At the doctor’s office you sit and wait for your name to be called. You read one of the Paris Match they have piled in the waiting room, their covers stamped with the name of the surgery. You look at pictures of footballers’ wives standing at an awards ceremony to honour their husband’s ball skills. They are wearing dresses of silk and organza and taffeta and the fabrics writhe like seaweed over their bodies. They all have heads that are big and crowned with sculpted strands of hair as long and as glistening and as smooth as snakes. You try to philosophise; the footballers’ wives are in fact the spawn of Medusa, their husbands so rigid, as if carved from stone.

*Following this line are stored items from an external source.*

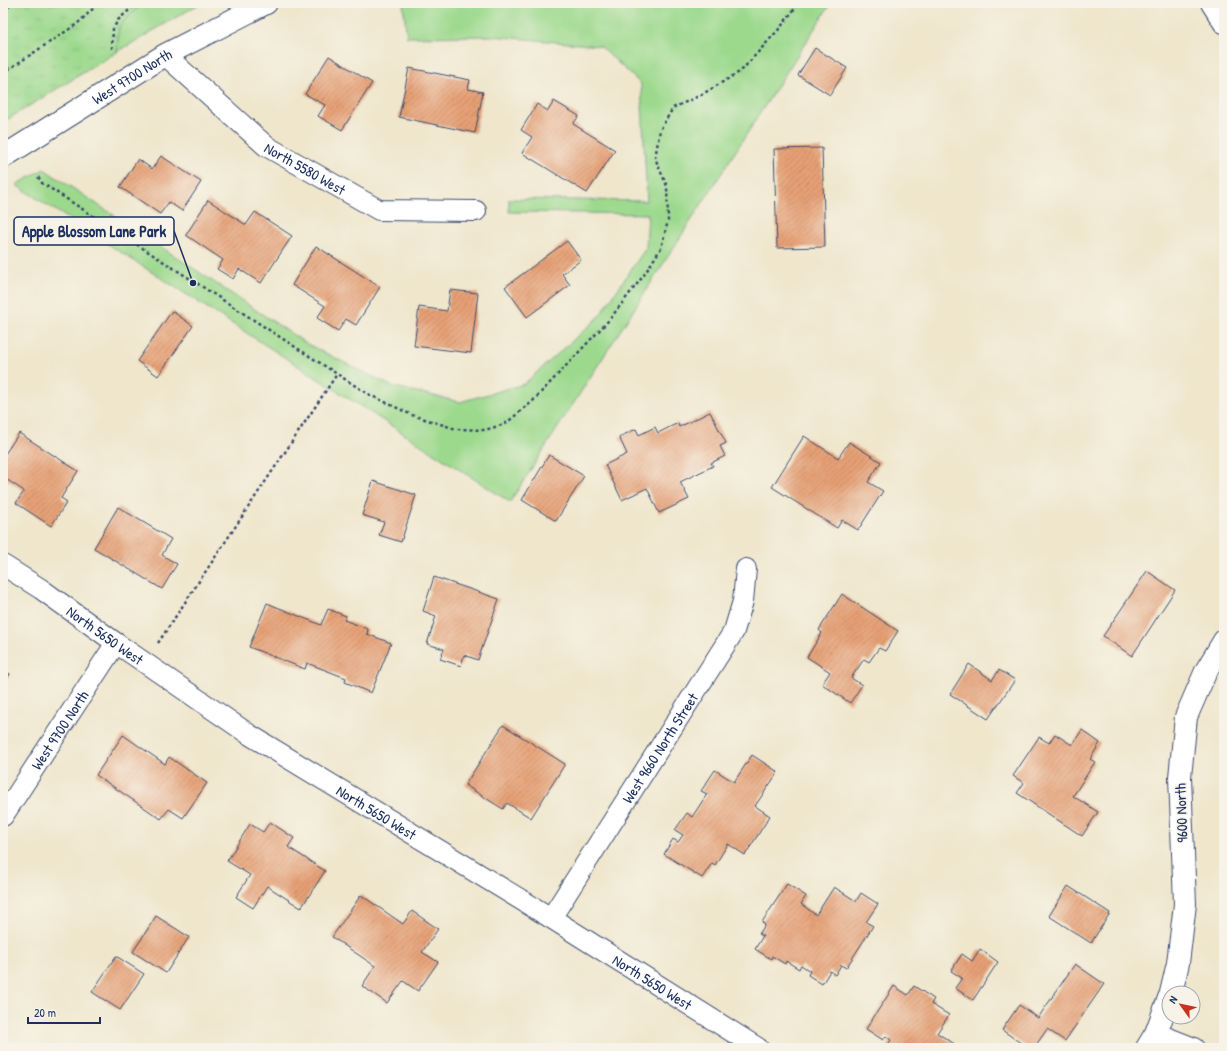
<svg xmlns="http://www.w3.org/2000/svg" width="1227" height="1051" font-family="'Patrick Hand',sans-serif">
	<defs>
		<pattern id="grass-tufts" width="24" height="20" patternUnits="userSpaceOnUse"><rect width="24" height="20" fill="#9cd98d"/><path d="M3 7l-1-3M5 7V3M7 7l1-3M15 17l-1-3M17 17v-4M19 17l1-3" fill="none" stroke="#86bb7c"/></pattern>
		<pattern id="building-hatch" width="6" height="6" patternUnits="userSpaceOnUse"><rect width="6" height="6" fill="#e7a075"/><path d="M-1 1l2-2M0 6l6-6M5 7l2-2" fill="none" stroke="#ba8363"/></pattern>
	</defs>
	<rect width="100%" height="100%" fill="#f7f3e8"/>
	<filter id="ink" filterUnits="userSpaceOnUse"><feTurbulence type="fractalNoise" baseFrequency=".025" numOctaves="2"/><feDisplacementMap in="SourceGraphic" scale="8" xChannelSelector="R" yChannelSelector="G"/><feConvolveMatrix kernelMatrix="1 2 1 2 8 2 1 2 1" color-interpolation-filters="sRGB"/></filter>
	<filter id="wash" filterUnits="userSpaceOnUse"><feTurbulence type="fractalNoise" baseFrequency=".012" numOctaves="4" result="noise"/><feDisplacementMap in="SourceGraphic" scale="16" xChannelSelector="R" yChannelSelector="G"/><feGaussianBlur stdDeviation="0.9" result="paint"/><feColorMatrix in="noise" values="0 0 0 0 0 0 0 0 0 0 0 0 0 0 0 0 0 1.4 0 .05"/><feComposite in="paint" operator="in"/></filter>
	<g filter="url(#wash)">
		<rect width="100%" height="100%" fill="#efe6cc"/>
		<path fill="url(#grass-tufts)" stroke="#5c8476" d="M3,3H143L119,26L117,52L3,122Z"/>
		<path fill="#9cd98d" stroke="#5c8476" d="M143,3H201L117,52L119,26Z
			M403,3H831L510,502L16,185L44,169L307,344L391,386L460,402L524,384L598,318L646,248L648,214L509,212V199L647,201L641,84L600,46L492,36L407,37Z"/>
		<g id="blocks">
			<path fill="url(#building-hatch)" d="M815,48L847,68L830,95L798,75Z
				M329,56L372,83L342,130L318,116L325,105L305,94Z
				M409,68L470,80L468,89L483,92L475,133L399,117Z
				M554,101L579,116L573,124L615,150L587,193L522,153L532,137L521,130L537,104L548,111Z
				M822,148L825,247L777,248L774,149Z
				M161,156L201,182L182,211L169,202L160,214L120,187L138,159L152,169Z
				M208,200L246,225L255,212L292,236L261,283L239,269L233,279L217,269L223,260L186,235Z
				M567,241L581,260L562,274L570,285L527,317L505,287Z
				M316,246L380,287L356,325L346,319L338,331L317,318L325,306L292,285Z
				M450,290L478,293L471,353L414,346L419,307L447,311Z
				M172,311L193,326L158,376L137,361Z
				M710,412L726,443L720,446L725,456L711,463L713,466L680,482L689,499L659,513L647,488L622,500L605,465L627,454L619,437L636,429L639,435L655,427L658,433L678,423L679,427Z
				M19,433L78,471L61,498L67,502L51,526L16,503L24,491L3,477V457Z
				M804,436L838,458L849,442L881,462L868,482L883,491L858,530L842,520L837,528L772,487Z
				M549,455L584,476L556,521L522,500Z
				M373,481L416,495L401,542L379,535L384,522L362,515Z
				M118,507L171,539L162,555L177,564L162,589L94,548Z
				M1147,571L1175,590L1132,656L1103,636Z
				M434,577L499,599L478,660L464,655L461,666L440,659L444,649L427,644L436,616L423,611Z
				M842,594L898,631L885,651L879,648L869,662L864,659L851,678L862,685L850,703L822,684L830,672L807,657L822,633L819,630Z
				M267,603L321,625L328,609L346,616L344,620L368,629L367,634L391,643L371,693L345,682L346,678L307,663L305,669L249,647Z
				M969,664L992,680L999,670L1015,680L988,719L950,694Z
				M3,670L10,674L3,685Z
				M503,725L565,764L531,818L507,803L503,809L465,785Z
				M1082,730L1100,743L1090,759L1095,762L1073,796L1098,812L1082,836L1017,793L1024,783L1013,776L1039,737L1049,743L1055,734L1072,745Z
				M123,735L165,764L169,757L207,783L183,818L169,809L161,819L96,775Z
				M752,755L778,772L755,806L770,816L745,855L728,844L715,865L712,863L702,878L664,854L673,839L678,842L683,835L675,830L687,813L692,817L707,794L701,791L715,770L734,782Z
				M270,822L294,838L288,847L325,871L301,908L267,886L253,908L236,897L250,875L227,861L250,824L263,832Z
				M787,884L806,896L801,904L816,915L834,887L856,901L861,893L878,904L866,922L873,926L846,968L841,965L835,975L830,971L822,984L808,975L810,971L801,965L799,969L786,961L785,964L772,956L771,959L755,949L763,936L759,934L765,925L762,922Z
				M1068,886L1110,913L1091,943L1049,916Z
				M361,895L403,924L412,911L438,929L422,952L438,962L418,991L403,981L387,1003L362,986L375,966L332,937Z
				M156,916L189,937L166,973L133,952Z
				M980,949L998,962L973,1000L955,988L962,978L951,971L962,954L972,961Z
				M116,956L144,974L120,1010L92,992Z
				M1075,964L1104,984L1065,1041L1047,1029L1034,1048H1028L1002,1030L1019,1005L1038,1018Z
				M894,986L908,995L914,986L934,999L931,1004L949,1015L937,1033L961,1048H890L887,1046L891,1040L886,1036L883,1040L866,1029Z"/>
		</g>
	</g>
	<g filter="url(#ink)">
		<use href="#blocks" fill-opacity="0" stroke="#3b4a6e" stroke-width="1"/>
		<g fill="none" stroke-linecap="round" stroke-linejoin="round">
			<g stroke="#3b4a6e" stroke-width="22">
				<g id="street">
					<path id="s1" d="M165,55L266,146L379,210L476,211"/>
					<path id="s2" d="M3,565L41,589L116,643L250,735L551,918L758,1048"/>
					<path id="s3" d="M3,816L116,643"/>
					<path id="s4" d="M551,918L734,631L743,601L746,569"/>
					<path d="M1156,1033L1194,1048"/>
				</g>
			</g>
			<g stroke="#3b4a6e" stroke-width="24">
				<g id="secondary">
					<path d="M1212,3L1224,22"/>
					<path id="s5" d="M3,157L165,55L266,3"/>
					<path d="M1171,993L1178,963L1185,904L1180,777L1186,717L1206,671L1224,641"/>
					<path d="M1147,1048L1156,1033L1169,998"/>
				</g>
			</g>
			<path stroke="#3b4a6e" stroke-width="2.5" stroke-dasharray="3 3" stroke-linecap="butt" d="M3,11L13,3
				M112,49L113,29L118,20L137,3
				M3,73L77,24L99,3
				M38,177L42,183L368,394L412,415L456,429L485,430L505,424L532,402L609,320L644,275L661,248L668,221L667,186L655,158L660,130L673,108L701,95L741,71L780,28L799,3
				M158,643L337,374"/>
			<use href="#street" stroke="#fff" stroke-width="20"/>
			<use href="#secondary" stroke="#fff" stroke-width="22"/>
		</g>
	</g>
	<g text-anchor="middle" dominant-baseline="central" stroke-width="3" stroke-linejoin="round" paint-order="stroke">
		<g font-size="15" fill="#1b2f5e" stroke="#f7f3e8">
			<text stroke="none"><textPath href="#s5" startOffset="152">West 9700 North</textPath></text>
			<text stroke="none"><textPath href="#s1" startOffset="181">North 5580 West</textPath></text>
			<text stroke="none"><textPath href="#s2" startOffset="124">North 5650 West</textPath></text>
			<text stroke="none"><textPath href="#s3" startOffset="103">West 9700 North</textPath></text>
			<text stroke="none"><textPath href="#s4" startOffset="202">West 9660 North Street</textPath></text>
			<text stroke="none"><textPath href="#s2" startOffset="448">North 5650 West</textPath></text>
			<text transform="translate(1181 813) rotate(-92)">9600 North</text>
			<text stroke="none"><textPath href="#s2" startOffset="772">North 5650 West</textPath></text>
		</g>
	</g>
	<path fill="none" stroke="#1b2f5e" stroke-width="1.5" d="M193 283L174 231"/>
	<circle fill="#1b2f5e" stroke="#f7f3e8" stroke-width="1.5" cx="193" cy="283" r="4"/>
	<rect fill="#f7f3e8" stroke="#1b2f5e" stroke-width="1.5" x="14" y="217" width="160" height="28" rx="4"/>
	<g font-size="16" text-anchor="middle" font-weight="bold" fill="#1b2f5e">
		<text x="94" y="237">Apple Blossom Lane Park</text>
	</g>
	<rect width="1227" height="1051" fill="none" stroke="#f7f3e8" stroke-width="16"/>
	<g transform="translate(1181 1005) rotate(303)"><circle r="19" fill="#f7f3e8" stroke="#9fa5b1"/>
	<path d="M0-3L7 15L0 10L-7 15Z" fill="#c8321e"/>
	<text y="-6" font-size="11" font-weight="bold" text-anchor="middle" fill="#1b2f5e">N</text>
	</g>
	<path d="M28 1017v6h72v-6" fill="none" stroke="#1b2f5e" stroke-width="2"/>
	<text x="34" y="1017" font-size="12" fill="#1b2f5e" stroke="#f7f3e8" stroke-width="3" paint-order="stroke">20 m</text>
</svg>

Your name is called and you follow the white coat the length of the corridor until you come to a room on the right. Everything is clean, clean, clean. You are given a cloth gown to wear and left alone in the room to change. Naked except for the gown, you lay on the table. It is cold and you feel the air rush between your legs like a swarm of bees. You press your knees together and then you cross your feet at the ankles. You look at the clock on the wall in front of you. It is 2:53 pm. By 3:30 pm it is finished. You pay the bill and you leave the surgery.
Outside, Paris is busy. The traffic is a steady buzz and the air holds in it a certain fragile calm. You can hear the weather in the fluttering of flags and papers and posters peeling from walls. In Paris there is a lot of stone and a lot of wood and a lot of people. You can imagine the stone crumbling and you can picture the wood rotting. Tourists stand on street corners trying to decide if this city has more to offer on the other side of the road. You walk aimlessly, almost blindly. You walk in to shops and politely exchange ‘Bonjour’, you finger the hems of silky dresses and leaf through books as old as it is possible for a book to be. You stop at a bar and drink a coffee standing up, overhear the conversation of the two old men in the corner who are playing backgammon and criticising each other in a way that pretends to denounce affection but does little more than flaunt it. One of the men has placed his hat on the end of the table. A feather rests between the phthalo blue felt and the silk band, silently shaking each time the door of the café opens and closes.
You visit a small gallery and stand for a long time in front of a painting that shows a small girl sitting at the base of a very old oak tree. Its roots, large and gnarly like veins on the arm of an old man, stretch to the edge of the canvas and beyond. The girl is looking up inside the tree and you follow her gaze and notice a small bird, no bigger than a pea, a raven perhaps. It sits amongst the leaves and branches, obscured and almost invisible, seen only by the girl. The bird, the tree and the girl will be there forever, you think. You return to your apartment as Paris begins its descent into night and you throw your keys and your bag on the bureau by the front door. Your husband calls out to you from the kitchen where, home early from his work, he is cooking an omelette that the two of you will sit and eat together from one plate whilst the TV chatters quietly in the other room and rain begins to fall outside.
Over a bottle of wine he will talk about his day, the deals he secured and the money he made and you will complement him on the omelette. You will not talk about your own day but instead you will tell him about the painting you saw, how nice it would look hanging in the bedroom and he will tell you to return the next day and buy it. In the mornings when you are dressing the girl is always there, watching the bird, a raven most certainly, no bigger than a pea.